◆ **WHAT IS NEEDED**: Please write out the text of every one of the records below, line by line, keeping each word and mark unchanged.

◆ **MATERIAL FOR THIS TASK**:
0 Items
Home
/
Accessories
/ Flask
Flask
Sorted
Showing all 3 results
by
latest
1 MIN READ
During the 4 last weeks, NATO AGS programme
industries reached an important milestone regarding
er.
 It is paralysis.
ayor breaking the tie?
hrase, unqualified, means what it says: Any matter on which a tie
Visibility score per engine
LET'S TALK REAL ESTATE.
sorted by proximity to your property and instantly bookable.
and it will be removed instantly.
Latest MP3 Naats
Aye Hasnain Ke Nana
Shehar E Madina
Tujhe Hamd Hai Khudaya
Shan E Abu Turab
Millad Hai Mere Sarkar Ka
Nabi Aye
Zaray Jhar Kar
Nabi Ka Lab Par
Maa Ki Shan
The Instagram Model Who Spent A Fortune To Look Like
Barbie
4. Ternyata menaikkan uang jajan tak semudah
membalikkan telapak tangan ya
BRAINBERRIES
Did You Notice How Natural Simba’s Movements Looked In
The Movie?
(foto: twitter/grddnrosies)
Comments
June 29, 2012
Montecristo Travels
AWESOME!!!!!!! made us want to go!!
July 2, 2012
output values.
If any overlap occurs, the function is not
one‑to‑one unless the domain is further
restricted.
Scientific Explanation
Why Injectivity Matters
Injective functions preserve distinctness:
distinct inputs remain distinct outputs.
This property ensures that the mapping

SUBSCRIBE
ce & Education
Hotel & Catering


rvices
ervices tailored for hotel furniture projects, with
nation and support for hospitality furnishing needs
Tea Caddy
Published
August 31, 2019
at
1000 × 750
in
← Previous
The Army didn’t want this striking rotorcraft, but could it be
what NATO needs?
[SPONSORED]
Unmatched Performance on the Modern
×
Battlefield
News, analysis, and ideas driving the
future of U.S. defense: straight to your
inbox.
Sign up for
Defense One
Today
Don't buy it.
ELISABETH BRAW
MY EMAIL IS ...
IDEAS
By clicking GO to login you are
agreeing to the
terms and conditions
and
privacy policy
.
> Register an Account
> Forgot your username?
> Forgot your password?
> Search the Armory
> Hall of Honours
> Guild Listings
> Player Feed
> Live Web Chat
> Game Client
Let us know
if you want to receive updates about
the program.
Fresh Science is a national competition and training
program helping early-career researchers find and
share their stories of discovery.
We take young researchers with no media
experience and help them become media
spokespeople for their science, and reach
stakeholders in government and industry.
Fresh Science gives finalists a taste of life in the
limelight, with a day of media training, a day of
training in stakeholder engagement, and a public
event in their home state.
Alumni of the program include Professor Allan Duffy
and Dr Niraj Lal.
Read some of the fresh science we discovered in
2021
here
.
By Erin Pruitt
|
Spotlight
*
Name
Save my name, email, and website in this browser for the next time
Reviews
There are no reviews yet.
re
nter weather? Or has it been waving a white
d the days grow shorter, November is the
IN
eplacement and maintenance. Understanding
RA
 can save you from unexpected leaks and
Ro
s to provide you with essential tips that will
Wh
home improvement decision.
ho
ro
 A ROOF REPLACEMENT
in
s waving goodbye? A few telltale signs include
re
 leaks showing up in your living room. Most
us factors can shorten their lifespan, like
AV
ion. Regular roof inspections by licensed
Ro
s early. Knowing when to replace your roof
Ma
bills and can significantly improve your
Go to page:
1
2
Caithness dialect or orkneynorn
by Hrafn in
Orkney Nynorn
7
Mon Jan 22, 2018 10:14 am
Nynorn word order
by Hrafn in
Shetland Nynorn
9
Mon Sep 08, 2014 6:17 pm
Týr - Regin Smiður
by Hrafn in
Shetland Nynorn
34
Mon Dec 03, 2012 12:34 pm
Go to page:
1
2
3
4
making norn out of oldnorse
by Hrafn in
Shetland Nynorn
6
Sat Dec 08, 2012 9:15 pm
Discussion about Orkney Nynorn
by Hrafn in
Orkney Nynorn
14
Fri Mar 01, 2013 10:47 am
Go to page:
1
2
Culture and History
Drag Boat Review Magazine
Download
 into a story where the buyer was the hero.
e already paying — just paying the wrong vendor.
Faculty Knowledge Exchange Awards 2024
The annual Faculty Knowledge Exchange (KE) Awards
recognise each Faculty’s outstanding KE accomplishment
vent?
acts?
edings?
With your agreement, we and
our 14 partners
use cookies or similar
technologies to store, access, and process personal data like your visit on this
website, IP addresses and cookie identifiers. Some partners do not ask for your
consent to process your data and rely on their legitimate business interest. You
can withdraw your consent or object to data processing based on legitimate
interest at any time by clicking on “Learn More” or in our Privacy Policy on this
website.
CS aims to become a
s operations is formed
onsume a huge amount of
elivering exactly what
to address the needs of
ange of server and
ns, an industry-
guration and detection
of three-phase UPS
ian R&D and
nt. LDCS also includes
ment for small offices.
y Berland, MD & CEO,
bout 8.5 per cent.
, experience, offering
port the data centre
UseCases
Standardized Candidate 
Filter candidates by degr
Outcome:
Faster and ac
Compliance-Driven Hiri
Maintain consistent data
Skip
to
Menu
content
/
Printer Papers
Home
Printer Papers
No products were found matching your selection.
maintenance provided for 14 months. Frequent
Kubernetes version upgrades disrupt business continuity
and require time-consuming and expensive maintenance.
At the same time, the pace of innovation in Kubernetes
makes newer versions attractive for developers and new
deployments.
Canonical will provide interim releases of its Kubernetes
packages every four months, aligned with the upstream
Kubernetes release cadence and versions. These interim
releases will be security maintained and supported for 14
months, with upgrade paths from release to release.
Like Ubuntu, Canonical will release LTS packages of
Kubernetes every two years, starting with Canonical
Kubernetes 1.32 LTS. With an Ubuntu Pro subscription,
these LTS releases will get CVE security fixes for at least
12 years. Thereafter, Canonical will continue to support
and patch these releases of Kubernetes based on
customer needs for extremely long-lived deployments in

◆ **SOLUTION TO THE PROBLEM**:
0 Items
Home
/
Accessories
/ Flask
Flask
Sorted
Showing all 3 results
by
latest
1 MIN READ
During the 4 last weeks, NATO AGS programme
industries reached an important milestone regarding
er.
 It is paralysis.
ayor breaking the tie?
hrase, unqualified, means what it says: Any matter on which a tie
Visibility score per engine
LET'S TALK REAL ESTATE.
sorted by proximity to your property and instantly bookable.
and it will be removed instantly.
Latest MP3 Naats
Aye Hasnain Ke Nana
Shehar E Madina
Tujhe Hamd Hai Khudaya
Shan E Abu Turab
Millad Hai Mere Sarkar Ka
Nabi Aye
Zaray Jhar Kar
Nabi Ka Lab Par
Maa Ki Shan
The Instagram Model Who Spent A Fortune To Look Like
Barbie
4. Ternyata menaikkan uang jajan tak semudah
membalikkan telapak tangan ya
BRAINBERRIES
Did You Notice How Natural Simba’s Movements Looked In
The Movie?
(foto: twitter/grddnrosies)
Comments
June 29, 2012
Montecristo Travels
AWESOME!!!!!!! made us want to go!!
July 2, 2012
output values.
If any overlap occurs, the function is not
one‑to‑one unless the domain is further
restricted.
Scientific Explanation
Why Injectivity Matters
Injective functions preserve distinctness:
distinct inputs remain distinct outputs.
This property ensures that the mapping

SUBSCRIBE
ce & Education
Hotel & Catering


rvices
ervices tailored for hotel furniture projects, with
nation and support for hospitality furnishing needs
Tea Caddy
Published
August 31, 2019
at
1000 × 750
in
← Previous
The Army didn’t want this striking rotorcraft, but could it be
what NATO needs?
[SPONSORED]
Unmatched Performance on the Modern
×
Battlefield
News, analysis, and ideas driving the
future of U.S. defense: straight to your
inbox.
Sign up for
Defense One
Today
Don't buy it.
ELISABETH BRAW
MY EMAIL IS ...
IDEAS
By clicking GO to login you are
agreeing to the
terms and conditions
and
privacy policy
.
> Register an Account
> Forgot your username?
> Forgot your password?
> Search the Armory
> Hall of Honours
> Guild Listings
> Player Feed
> Live Web Chat
> Game Client
Let us know
if you want to receive updates about
the program.
Fresh Science is a national competition and training
program helping early-career researchers find and
share their stories of discovery.
We take young researchers with no media
experience and help them become media
spokespeople for their science, and reach
stakeholders in government and industry.
Fresh Science gives finalists a taste of life in the
limelight, with a day of media training, a day of
training in stakeholder engagement, and a public
event in their home state.
Alumni of the program include Professor Allan Duffy
and Dr Niraj Lal.
Read some of the fresh science we discovered in
2021
here
.
By Erin Pruitt
|
Spotlight
*
Name
Save my name, email, and website in this browser for the next time
Reviews
There are no reviews yet.
re
nter weather? Or has it been waving a white
d the days grow shorter, November is the
IN
eplacement and maintenance. Understanding
RA
 can save you from unexpected leaks and
Ro
s to provide you with essential tips that will
Wh
home improvement decision.
ho
ro
 A ROOF REPLACEMENT
in
s waving goodbye? A few telltale signs include
re
 leaks showing up in your living room. Most
us factors can shorten their lifespan, like
AV
ion. Regular roof inspections by licensed
Ro
s early. Knowing when to replace your roof
Ma
bills and can significantly improve your
Go to page:
1
2
Caithness dialect or orkneynorn
by Hrafn in
Orkney Nynorn
7
Mon Jan 22, 2018 10:14 am
Nynorn word order
by Hrafn in
Shetland Nynorn
9
Mon Sep 08, 2014 6:17 pm
Týr - Regin Smiður
by Hrafn in
Shetland Nynorn
34
Mon Dec 03, 2012 12:34 pm
Go to page:
1
2
3
4
making norn out of oldnorse
by Hrafn in
Shetland Nynorn
6
Sat Dec 08, 2012 9:15 pm
Discussion about Orkney Nynorn
by Hrafn in
Orkney Nynorn
14
Fri Mar 01, 2013 10:47 am
Go to page:
1
2
Culture and History
Drag Boat Review Magazine
Download
 into a story where the buyer was the hero.
e already paying — just paying the wrong vendor.
Faculty Knowledge Exchange Awards 2024
The annual Faculty Knowledge Exchange (KE) Awards
recognise each Faculty’s outstanding KE accomplishment
vent?
acts?
edings?
With your agreement, we and
our 14 partners
use cookies or similar
technologies to store, access, and process personal data like your visit on this
website, IP addresses and cookie identifiers. Some partners do not ask for your
consent to process your data and rely on their legitimate business interest. You
can withdraw your consent or object to data processing based on legitimate
interest at any time by clicking on “Learn More” or in our Privacy Policy on this
website.
CS aims to become a
s operations is formed
onsume a huge amount of
elivering exactly what
to address the needs of
ange of server and
ns, an industry-
guration and detection
of three-phase UPS
ian R&D and
nt. LDCS also includes
ment for small offices.
y Berland, MD & CEO,
bout 8.5 per cent.
, experience, offering
port the data centre
UseCases
Standardized Candidate 
Filter candidates by degr
Outcome:
Faster and ac
Compliance-Driven Hiri
Maintain consistent data
Skip
to
Menu
content
/
Printer Papers
Home
Printer Papers
No products were found matching your selection.
maintenance provided for 14 months. Frequent
Kubernetes version upgrades disrupt business continuity
and require time-consuming and expensive maintenance.
At the same time, the pace of innovation in Kubernetes
makes newer versions attractive for developers and new
deployments.
Canonical will provide interim releases of its Kubernetes
packages every four months, aligned with the upstream
Kubernetes release cadence and versions. These interim
releases will be security maintained and supported for 14
months, with upgrade paths from release to release.
Like Ubuntu, Canonical will release LTS packages of
Kubernetes every two years, starting with Canonical
Kubernetes 1.32 LTS. With an Ubuntu Pro subscription,
these LTS releases will get CVE security fixes for at least
12 years. Thereafter, Canonical will continue to support
and patch these releases of Kubernetes based on
customer needs for extremely long-lived deployments in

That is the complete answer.